What the task requires: Although the entries hold pictures, only their words are printed back, exactly as given.

***** Input

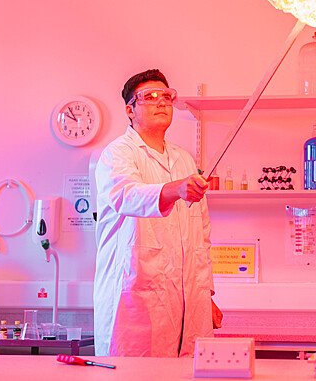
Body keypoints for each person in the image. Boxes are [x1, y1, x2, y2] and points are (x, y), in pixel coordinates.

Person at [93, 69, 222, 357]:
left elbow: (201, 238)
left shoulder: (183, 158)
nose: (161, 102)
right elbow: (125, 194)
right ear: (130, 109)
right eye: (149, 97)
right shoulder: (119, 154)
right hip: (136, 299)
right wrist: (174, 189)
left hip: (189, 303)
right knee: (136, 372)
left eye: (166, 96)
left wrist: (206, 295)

**********

Output of the task:
Body keypoints for each person in the image. Boxes are [x1, y1, x2, y2] and points are (x, y), in pixel coordinates.

Person at [93, 69, 222, 357]:
left elbow: (201, 238)
left shoulder: (183, 158)
nose: (161, 102)
right elbow: (125, 194)
right ear: (130, 109)
right eye: (149, 97)
right shoulder: (119, 154)
right hip: (136, 299)
right wrist: (174, 189)
left hip: (189, 303)
right knee: (136, 372)
left eye: (166, 96)
left wrist: (206, 295)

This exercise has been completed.